9. The gate driving circuit of claim 1 , wherein the output terminal is electrically connected to the drain of the second N-channel transistor and to the drain of the second P-channel transistor.

10. The gate driving circuit of claim 1 , wherein the second control voltage applied to the gate of the first N-channel transistor is different from the first control voltage applied to the gate of the first P-channel transistor and the third control voltage applied to the gate of the second P-channel transistor for outputting a voltage provided by the first voltage source to the output terminal.

11. A gate driving circuit comprising: m P-channel transistors and m N-channel transistors including a first P-channel transistor, a second P-channel transistor, a first N-channel transistor and a second N-channel transistor, each of the transistors has a gate, a source, a drain, and a base connected to the source, wherein m is an integer larger than 1; an output terminal outputting an output voltage; wherein the source of the first P-channel transistor is connected to a first voltage source, and a first control voltage is applied to its gate; the source of the first N-channel transistor is connected to a second voltage source, and a second control voltage is applied to its gate; the source of the second P-channel transistor is connected to the drain of the first P-channel transistor, and a third control voltage is applied to its gate; the source of the second N-channel transistor is connected to the drain of the first N-channel transistor, and a fourth control voltage is applied to its gate; wherein the control voltages are configured so that either the m P-channel transistors are turned on and the m N-channel transistors are turned off or the m N-channel transistors are turned on and the m P-channel transistors are turned off; wherein the output voltage at the output terminal equals Vgh when the first and third control voltages equal Vgh−Vt, the second control voltage equals Vgl, and the fourth control voltage equals Vgl+Vt; wherein Vt is a pre-determined voltage set to be (Vgh−Vgl)/m, and Vgh and Vgl respectively denote voltages provided by the first and second voltage sources.

12. The gate driving circuit of claim 11 , wherein the output terminal is electrically connected to the drain of the second N-channel transistor and to the drain of the second P-channel transistor.

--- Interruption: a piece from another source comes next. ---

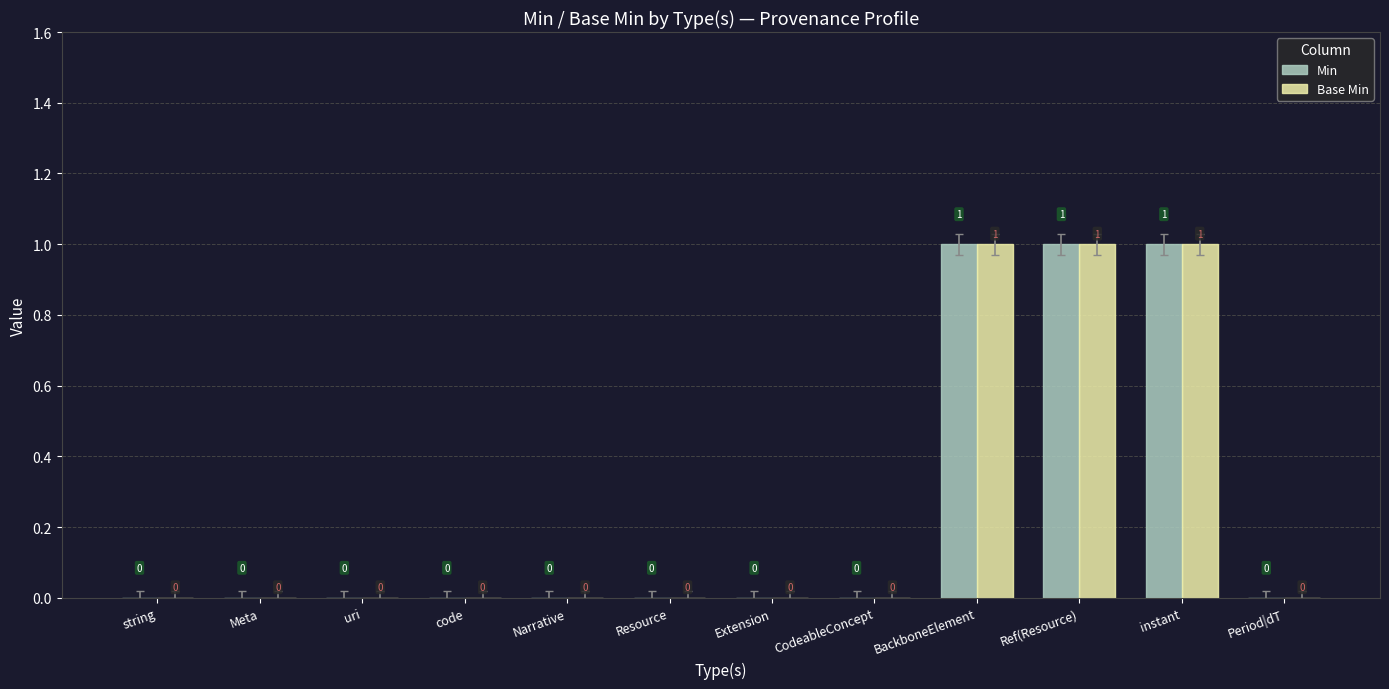

What is the sum of all Min values?

3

13. A gate driving circuit comprising: m P-channel transistors and m N-channel transistors including a first P-channel transistor, a second P-channel transistor, a first N-channel transistor and a second N-channel transistor, each of the transistors has a gate, a source, a drain, and a base connected to the source, wherein m is an integer larger than 1; an output terminal outputting an output voltage; wherein the source of the first P-channel transistor is connected to a first voltage source, and a first control voltage is applied to its gate; the source of the first N-channel transistor is connected to a second voltage source, and a second control voltage is applied to its gate; the source of the second P-channel transistor is connected to the drain of the first P-channel transistor, and a third control voltage is applied to its gate; the source of the second N-channel transistor is connected to the drain of the first N-channel transistor, and a fourth control voltage is applied to its gate; wherein the control voltages are configured so that either the m P-channel transistors are turned on and the m N-channel transistors are turned off or the m N-channel transistors are turned on and the m P-channel transistors are turned off; wherein the output voltage at the output terminal equals Vgl when the first control voltage equals Vgh, the second and fourth control voltages equal Vgl+Vt, and the third control voltage equals Vgh−Vt; wherein Vt is a pre-determined voltage set to be (Vgh−Vgl)/m, and Vgh and Vgl respectively denote voltages provided by the first and second voltage sources.

14. The gate driving circuit of claim 13 , wherein the output terminal is electrically connected to the drain of the second N-channel transistor and to the drain of the second P-channel transistor.